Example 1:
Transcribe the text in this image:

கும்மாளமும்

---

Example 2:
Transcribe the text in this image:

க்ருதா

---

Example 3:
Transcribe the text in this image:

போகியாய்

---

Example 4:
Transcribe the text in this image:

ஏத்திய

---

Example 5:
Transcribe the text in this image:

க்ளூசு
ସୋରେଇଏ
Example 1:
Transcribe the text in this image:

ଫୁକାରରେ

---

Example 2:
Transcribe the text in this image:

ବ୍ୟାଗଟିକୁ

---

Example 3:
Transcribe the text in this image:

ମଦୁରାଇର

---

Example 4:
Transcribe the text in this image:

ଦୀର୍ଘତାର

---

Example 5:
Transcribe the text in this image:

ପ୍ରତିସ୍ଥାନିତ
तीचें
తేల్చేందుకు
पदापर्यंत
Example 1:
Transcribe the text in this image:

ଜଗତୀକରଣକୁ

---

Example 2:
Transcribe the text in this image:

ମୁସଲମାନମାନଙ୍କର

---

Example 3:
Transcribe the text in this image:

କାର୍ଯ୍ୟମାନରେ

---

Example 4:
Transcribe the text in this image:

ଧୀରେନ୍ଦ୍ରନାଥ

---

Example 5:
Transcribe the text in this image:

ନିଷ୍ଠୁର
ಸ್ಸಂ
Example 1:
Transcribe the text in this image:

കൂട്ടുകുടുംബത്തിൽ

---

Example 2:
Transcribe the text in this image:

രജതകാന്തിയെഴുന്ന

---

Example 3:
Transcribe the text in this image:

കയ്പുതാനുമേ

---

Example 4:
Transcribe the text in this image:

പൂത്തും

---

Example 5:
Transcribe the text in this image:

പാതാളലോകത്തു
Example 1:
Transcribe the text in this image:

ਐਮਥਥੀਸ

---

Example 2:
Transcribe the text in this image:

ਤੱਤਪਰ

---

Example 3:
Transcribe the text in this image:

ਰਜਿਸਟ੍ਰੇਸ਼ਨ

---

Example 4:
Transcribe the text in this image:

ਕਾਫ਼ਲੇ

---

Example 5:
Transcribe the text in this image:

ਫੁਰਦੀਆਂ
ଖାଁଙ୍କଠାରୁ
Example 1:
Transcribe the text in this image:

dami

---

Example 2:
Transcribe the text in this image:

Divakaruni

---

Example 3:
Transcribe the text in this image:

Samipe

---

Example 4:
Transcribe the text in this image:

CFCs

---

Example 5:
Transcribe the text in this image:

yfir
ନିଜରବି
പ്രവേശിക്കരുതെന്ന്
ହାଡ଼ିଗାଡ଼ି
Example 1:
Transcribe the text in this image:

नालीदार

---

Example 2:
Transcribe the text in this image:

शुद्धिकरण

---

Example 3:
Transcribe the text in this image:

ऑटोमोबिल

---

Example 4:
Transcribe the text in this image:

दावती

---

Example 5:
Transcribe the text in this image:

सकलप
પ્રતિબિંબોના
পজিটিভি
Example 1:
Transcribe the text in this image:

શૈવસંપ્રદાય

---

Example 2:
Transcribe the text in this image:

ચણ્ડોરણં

§ Task to complete
Would you please transcribe the records above in full and exactly?

§ Exercise answer
Example 1:
Transcribe the text in this image:

கும்மாளமும்

---

Example 2:
Transcribe the text in this image:

க்ருதா

---

Example 3:
Transcribe the text in this image:

போகியாய்

---

Example 4:
Transcribe the text in this image:

ஏத்திய

---

Example 5:
Transcribe the text in this image:

க்ளூசு
ସୋରେଇଏ
Example 1:
Transcribe the text in this image:

ଫୁକାରରେ

---

Example 2:
Transcribe the text in this image:

ବ୍ୟାଗଟିକୁ

---

Example 3:
Transcribe the text in this image:

ମଦୁରାଇର

---

Example 4:
Transcribe the text in this image:

ଦୀର୍ଘତାର

---

Example 5:
Transcribe the text in this image:

ପ୍ରତିସ୍ଥାନିତ
तीचें
తేల్చేందుకు
पदापर्यंत
Example 1:
Transcribe the text in this image:

ଜଗତୀକରଣକୁ

---

Example 2:
Transcribe the text in this image:

ମୁସଲମାନମାନଙ୍କର

---

Example 3:
Transcribe the text in this image:

କାର୍ଯ୍ୟମାନରେ

---

Example 4:
Transcribe the text in this image:

ଧୀରେନ୍ଦ୍ରନାଥ

---

Example 5:
Transcribe the text in this image:

ନିଷ୍ଠୁର
ಸ್ಸಂ
Example 1:
Transcribe the text in this image:

കൂട്ടുകുടുംബത്തിൽ

---

Example 2:
Transcribe the text in this image:

രജതകാന്തിയെഴുന്ന

---

Example 3:
Transcribe the text in this image:

കയ്പുതാനുമേ

---

Example 4:
Transcribe the text in this image:

പൂത്തും

---

Example 5:
Transcribe the text in this image:

പാതാളലോകത്തു
Example 1:
Transcribe the text in this image:

ਐਮਥਥੀਸ

---

Example 2:
Transcribe the text in this image:

ਤੱਤਪਰ

---

Example 3:
Transcribe the text in this image:

ਰਜਿਸਟ੍ਰੇਸ਼ਨ

---

Example 4:
Transcribe the text in this image:

ਕਾਫ਼ਲੇ

---

Example 5:
Transcribe the text in this image:

ਫੁਰਦੀਆਂ
ଖାଁଙ୍କଠାରୁ
Example 1:
Transcribe the text in this image:

dami

---

Example 2:
Transcribe the text in this image:

Divakaruni

---

Example 3:
Transcribe the text in this image:

Samipe

---

Example 4:
Transcribe the text in this image:

CFCs

---

Example 5:
Transcribe the text in this image:

yfir
ନିଜରବି
പ്രവേശിക്കരുതെന്ന്
ହାଡ଼ିଗାଡ଼ି
Example 1:
Transcribe the text in this image:

नालीदार

---

Example 2:
Transcribe the text in this image:

शुद्धिकरण

---

Example 3:
Transcribe the text in this image:

ऑटोमोबिल

---

Example 4:
Transcribe the text in this image:

दावती

---

Example 5:
Transcribe the text in this image:

सकलप
પ્રતિબિંબોના
পজিটিভি
Example 1:
Transcribe the text in this image:

શૈવસંપ્રદાય

---

Example 2:
Transcribe the text in this image:

ચણ્ડોરણં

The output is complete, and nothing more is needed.